Fue Diego Salazar quien me habló por primera vez de la obra del pintor Juan Francisco Casas. Antes habíamos tomado unas cervezas con el escritor boliviano Edmundo Paz Soldán, del cual ultimábamos una nueva edición de Río Fugitivo, novela que lleva camino de convertirse en un clásico de la literatura hispanoamericana más reciente. El libro de Edmundo es una bildung asombrosa – lejanamente influida por Vargas Llosa – que delimita un territorio mítico donde la pérdida dolorosa de la infancia confluye con el poder, la corrupción y el desengaño.
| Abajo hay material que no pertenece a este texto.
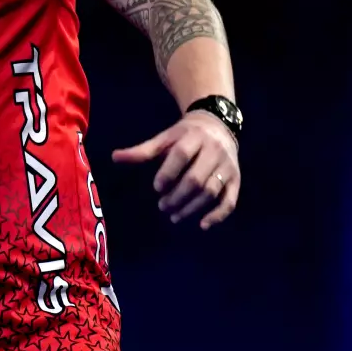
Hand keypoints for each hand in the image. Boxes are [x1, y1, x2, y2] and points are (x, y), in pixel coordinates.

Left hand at [112, 111, 239, 229]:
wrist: (217, 125)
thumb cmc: (184, 135)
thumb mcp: (164, 138)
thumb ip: (142, 151)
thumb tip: (114, 157)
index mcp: (193, 137)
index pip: (181, 155)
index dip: (168, 172)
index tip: (156, 187)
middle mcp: (214, 151)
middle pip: (196, 178)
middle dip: (178, 196)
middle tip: (162, 206)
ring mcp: (227, 166)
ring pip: (212, 191)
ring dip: (192, 207)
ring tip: (174, 216)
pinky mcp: (236, 179)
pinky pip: (230, 200)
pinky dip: (218, 215)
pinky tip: (202, 225)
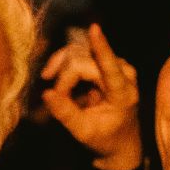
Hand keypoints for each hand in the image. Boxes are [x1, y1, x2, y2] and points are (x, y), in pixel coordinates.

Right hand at [41, 23, 141, 169]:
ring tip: (55, 87)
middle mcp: (123, 72)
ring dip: (61, 67)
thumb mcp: (84, 132)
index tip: (94, 29)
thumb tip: (47, 94)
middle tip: (55, 96)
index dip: (100, 46)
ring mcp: (115, 64)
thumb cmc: (105, 138)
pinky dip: (64, 65)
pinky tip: (58, 79)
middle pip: (84, 59)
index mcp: (122, 92)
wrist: (121, 140)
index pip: (110, 65)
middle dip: (63, 75)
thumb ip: (66, 114)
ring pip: (79, 52)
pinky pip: (80, 53)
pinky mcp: (106, 61)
A la salida del bar – hacía frío, anochecía – nos pusimos a conversar sobre un pintor que a mí me gusta mucho, Damián Flores, quien iba a inaugurar una exposición sobre el Madrid racionalista. Fue entonces cuando Diego nos habló de Juan Francisco Casas a quien había entrevistado recientemente, creo que para Letras Libres: “Es un pintor fascinante – nos dijo –. De lo mejor que hay ahora en España”.
Apodado Bicasso por la prensa inglesa, Casas es un pintor sorprendente. Sus cuadros, de más de dos metros, son un retrato a boli Bic del rostro sombrío y sensual de la noche. Por ellos deambulan las mujeres, el sexo, las copas, los rostros, la ropa interior, los gestos detenidos en el tiempo, las muecas, los labios, los ojos… la mirada de toda una época que, en cierto modo, también es la mía. Me refiero a una generación – la nacida en los 70 – que llegó a la vida adulta en los 90 y cuya educación sentimental – de copas y de noche – dibuja Casas con precisión. Su obra refleja la soledad metafísica de sus protagonistas a través del jadeo casi sexual de unos cuadros que quieren quebrar el silencio, fracturarlo para que, a través de sus grietas, penetre la luz. Son cuadros sobrecogedores porque el nihilismo se encuentra allí como un gemido inconsciente, como un anhelo, a menudo truncado, de amor. El uso obsesivo de la tinta azul del Bic funciona también como una plancha nítida y depurada de la realidad; una realidad cotidiana, sucia, intrahistórica en el sentido que Benjamin le daba a los grandes relatos. Quiero decir que para Casas no somos pobres en historias memorables, sino que los relatos de nuestro tiempo se narran en la soledad cotidiana: una noche de alcohol, un rostro desconocido en la barra de un bar, los ojos de una amante que quizás no volvamos a ver. La realidad es perturbadora, nos viene a decir con sus cuadros su autor, pues la belleza – como sabían los griegos – enlaza con el espanto. Kierkegaard nos hablará del temor y del temblor para referirse a una fascinación similar.
La pintura de Casas apunta hacia una verdad indefinible, que se sustancia además en el tiempo y que, en cierto modo, nos redime. La frágil soledad de algunos de sus retratos son rostros convertidos en memoria, como un atlas de la carne que desea volver a la vida y escuchar de nuevo una sola palabra que le fue susurrada al oído cuando nacía el día.